売上については、約半分のシェアを占める消費者向け乳製品部門は、成人向け高栄養(調製)粉乳が、国内市場を中心に不振となったことを受け、12億2140万豪ドル(1074億800万円(1豪ドル=88円)、同7.9%減)となった。また、粉乳などの産業向け部門についても、乳製品国際市況の回復により1トン当たりでは増加したものの、生乳仕向け量の減少などもあり、9億5830万豪ドル(843億3000万円、同12.3%減)と減少したため、全体としては24億9100万豪ドル(2192億800万円、同10.3%減)となった。

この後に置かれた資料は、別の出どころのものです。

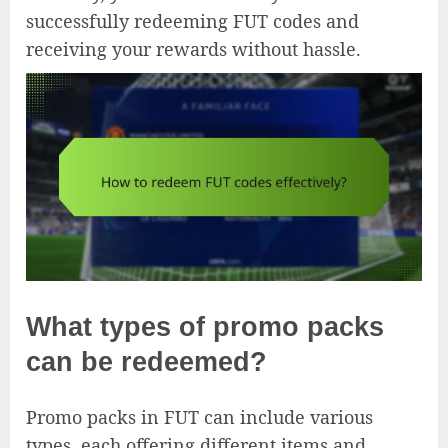
successfully redeeming FUT codes and
receiving your rewards without hassle.
What types of promo packs
can be redeemed?
Promo packs in FUT can include various
types, each offering different items and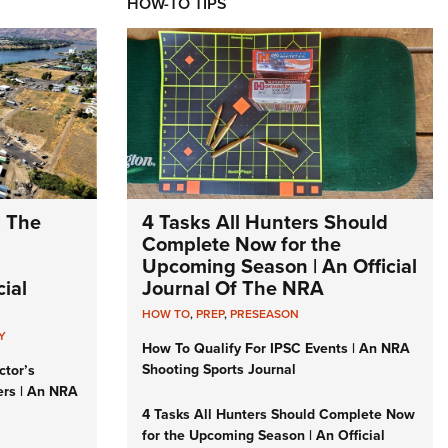
HOW-TO TIPS
: The
4 Tasks All Hunters Should
Complete Now for the
Upcoming Season | An Official
ial
Journal Of The NRA
HOW TO
,
PREP
,
PRESEASON
Y
How To Qualify For IPSC Events | An NRA
Shooting Sports Journal
ctor’s
ers | An NRA
4 Tasks All Hunters Should Complete Now
for the Upcoming Season | An Official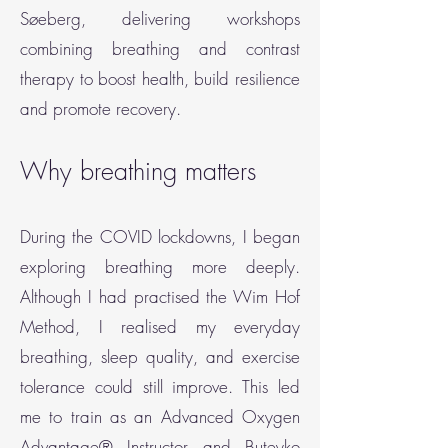
Søeberg, delivering workshops
combining breathing and contrast
therapy to boost health, build resilience
and promote recovery.
Why breathing matters
During the COVID lockdowns, I began
exploring breathing more deeply.
Although I had practised the Wim Hof
Method, I realised my everyday
breathing, sleep quality, and exercise
tolerance could still improve. This led
me to train as an Advanced Oxygen
Advantage® Instructor and Buteyko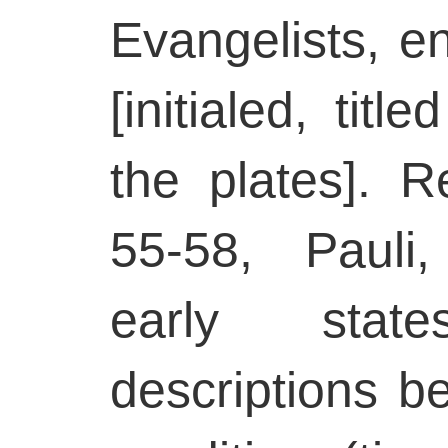
Evangelists, e
[initialed, tit
the plates]. R
55-58, Pauli,
early stat
descriptions b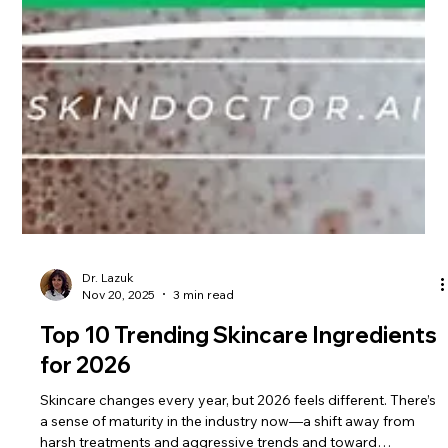
Dr. Lazuk
Nov 20, 2025
3 min read
Top 10 Trending Skincare Ingredients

こうした売上減に加え、2016年10月に、同年5月に運用を開始した緊急支援措置(Milk Supply Support Package)
(注1)を見直し、MG社との生乳供給契約を更新しなかった酪農家からの回収不能額(3180万豪ドル(27億9800万円))を肩代わりしたことで発生した追加支出や、資産の評価替えに伴う評価損などの影響から、3億7080万豪ドル(326億3040万円)の純損失を計上した。
1株当たり配当
(注2)については、以前からの報道の通り、行われなかった。一方、生産者支払乳価については、乳製品国際市況の回復や、集乳減への対抗策として年度途中に引き上げを実施したことから、前年度を上回るものとなった。

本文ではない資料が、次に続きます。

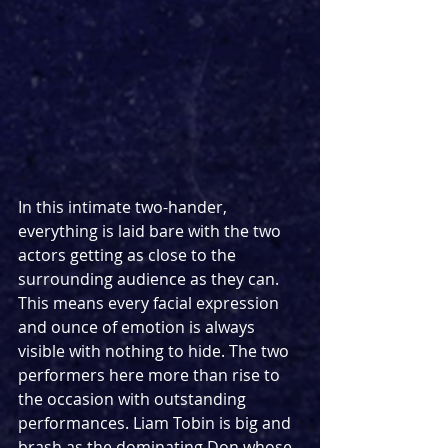
In this intimate two-hander, 
everything is laid bare with the two 
actors getting as close to the 
surrounding audience as they can. 
This means every facial expression 
and ounce of emotion is always 
visible with nothing to hide. The two 
performers here more than rise to 
the occasion with outstanding 
performances. Liam Tobin is big and 
brash as the dominating Don whose 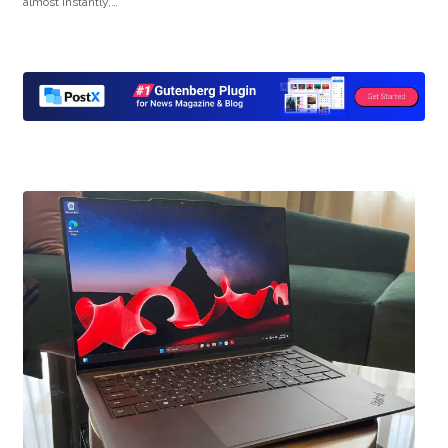
almost instantly,…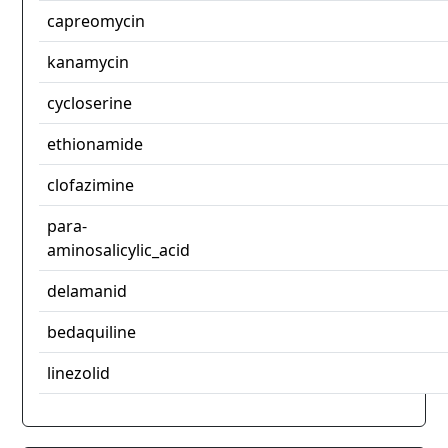
capreomycin
kanamycin
cycloserine
ethionamide
clofazimine
para-
aminosalicylic_acid
delamanid
bedaquiline
linezolid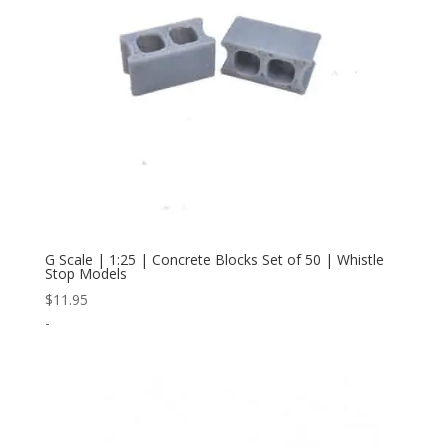
G Scale | 1:25 | Concrete Blocks Set of 50 | Whistle
Stop Models
$
11.95
-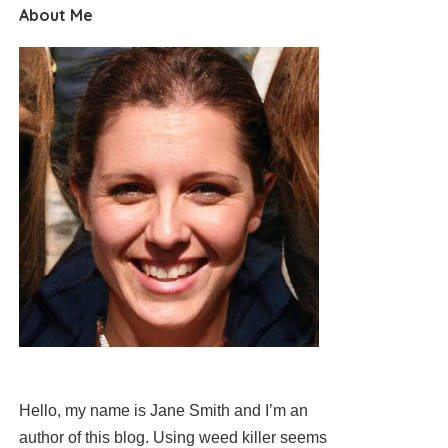
About Me
Hello, my name is Jane Smith and I’m an
author of this blog. Using weed killer seems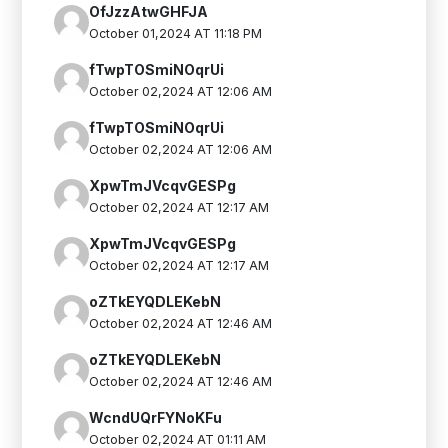
OfJzzAtwGHFJA
October 01,2024 AT 11:18 PM
fTwpTOSmiNOqrUi
October 02,2024 AT 12:06 AM
fTwpTOSmiNOqrUi
October 02,2024 AT 12:06 AM
XpwTmJVcqvGESPg
October 02,2024 AT 12:17 AM
XpwTmJVcqvGESPg
October 02,2024 AT 12:17 AM
oZTkEYQDLEKebN
October 02,2024 AT 12:46 AM
oZTkEYQDLEKebN
October 02,2024 AT 12:46 AM
WcndUQrFYNoKFu
October 02,2024 AT 01:11 AM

MG社は、2017/18年度の見通しについて、以下の通りコメントしている。
- 集乳量は、今後さらに減少し、200万キロリットル程度まで落ち込む可能性がある。
- 生産者支払乳価は、今のところ現状維持としているが、年度末の支払見込み(乳固形分1キログラム当たり5.2豪ドル(458円))を維持できるかどうかは、為替相場や乳製品国際市況の動向次第である。

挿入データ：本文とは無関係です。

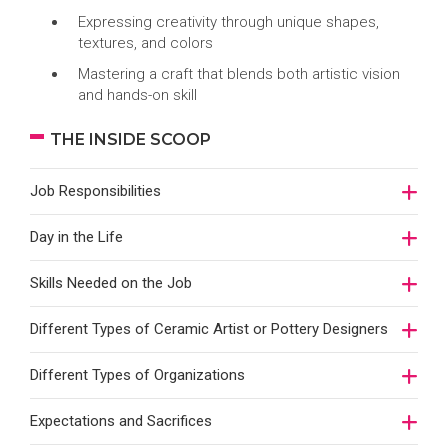
Expressing creativity through unique shapes,
textures, and colors
Mastering a craft that blends both artistic vision
and hands-on skill
THE INSIDE SCOOP
Job Responsibilities
Day in the Life
Skills Needed on the Job
Different Types of Ceramic Artist or Pottery Designers
Different Types of Organizations
Expectations and Sacrifices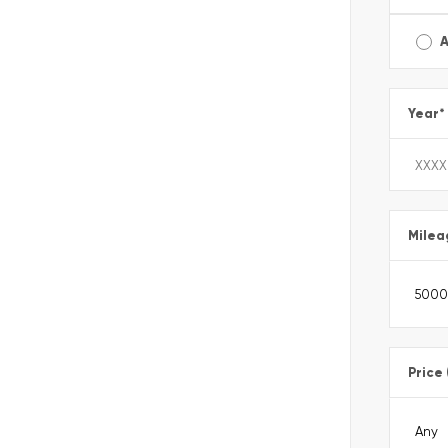
A
Year
*
Milea
Price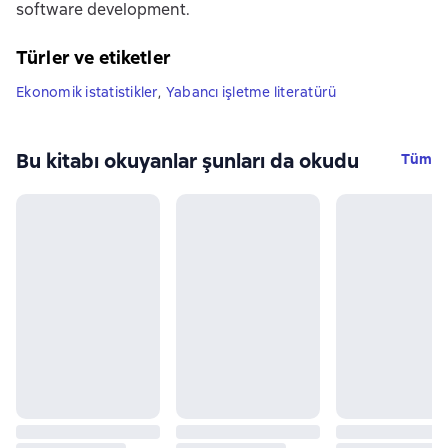
software development.
Türler ve etiketler
Ekonomik istatistikler
,
Yabancı işletme literatürü
Bu kitabı okuyanlar şunları da okudu
Tüm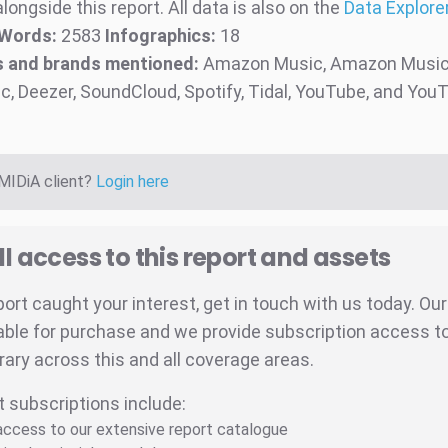
longside this report. All data is also on the
Data Explorer
Words:
2583
Infographics:
18
 and brands mentioned:
Amazon Music, Amazon Music 
c, Deezer, SoundCloud, Spotify, Tidal, YouTube, and Yo
 MIDiA client?
Login here
ll access to this report and assets
eport caught your interest, get in touch with us today. Ou
able for purchase and we provide subscription access to 
brary across this and all coverage areas.
t subscriptions include:
 access to our extensive report catalogue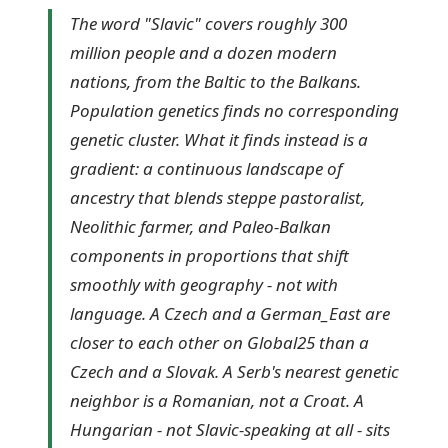
The word "Slavic" covers roughly 300
million people and a dozen modern
nations, from the Baltic to the Balkans.
Population genetics finds no corresponding
genetic cluster. What it finds instead is a
gradient: a continuous landscape of
ancestry that blends steppe pastoralist,
Neolithic farmer, and Paleo-Balkan
components in proportions that shift
smoothly with geography - not with
language. A Czech and a German_East are
closer to each other on Global25 than a
Czech and a Slovak. A Serb's nearest genetic
neighbor is a Romanian, not a Croat. A
Hungarian - not Slavic-speaking at all - sits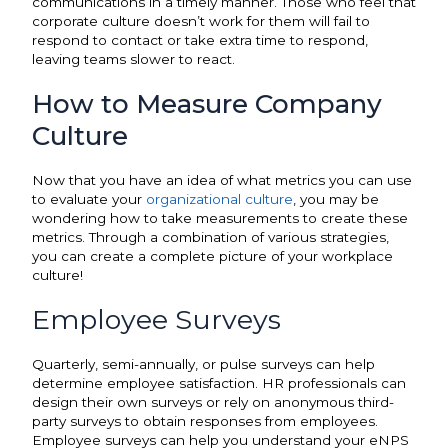
communications in a timely manner. Those who feel that
corporate culture doesn’t work for them will fail to
respond to contact or take extra time to respond,
leaving teams slower to react.
How to Measure Company
Culture
Now that you have an idea of what metrics you can use
to evaluate your
organizational culture
, you may be
wondering how to take measurements to create these
metrics. Through a combination of various strategies,
you can create a complete picture of your workplace
culture!
Employee Surveys
Quarterly, semi-annually, or pulse surveys can help
determine employee satisfaction. HR professionals can
design their own surveys or rely on anonymous third-
party surveys to obtain responses from employees.
Employee surveys can help you understand your eNPS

- 経営戦略の刷新を急いでいる。アドバイザーのドイツ銀行に対しても、高い乳価の安定的な支払や、資本調達力の強化といった観点から、より具体的な提案を行うよう指示している。
現地報道によると、MG社と競合する豪州フォンテラ社は、MG社の主な集乳拠点であったビクトリア州北部にチーズ工場を新設したこともあり、より多くの酪農家の確保を目指している。同社の2017/18年度集乳量は、生乳供給契約をMG社から同社に切り替える酪農家の増加などにより、MG社並みの200万キロリットルとなるとされており、MG社の「豪州最大手」という肩書は、今後、維持が危ぶまれるとしている。
注1:緊急支援措置について
- 緊急支援措置は、2015/16年度、2016年4月の生産者支払乳価の引き下げと併せてMG 社が発表したもので、同社が借入金を財源として、同年度の最終的な生産者支払乳価に上乗せし、実際の酪農家への支払額を乳固形分1キログラム当たり5.49豪ドル(483円)とするもの。総額は1億8300万豪ドル(161億円)程度と見込まれていたが、同社はこの資金について、向こう3年間、生産者支払乳価から一定額を控除する形で回収するとし、支援を受けた後に同社への生乳供給をやめたため回収不能となった分については、現に供給を続ける酪農家が負担するとしていた。
注2:配当について
- 生産者は生乳出荷実績に応じてMG社の株式を取得しており、最終的に生産者に支払われる金額は、生産者乳価に配当金を上乗せした金額となる。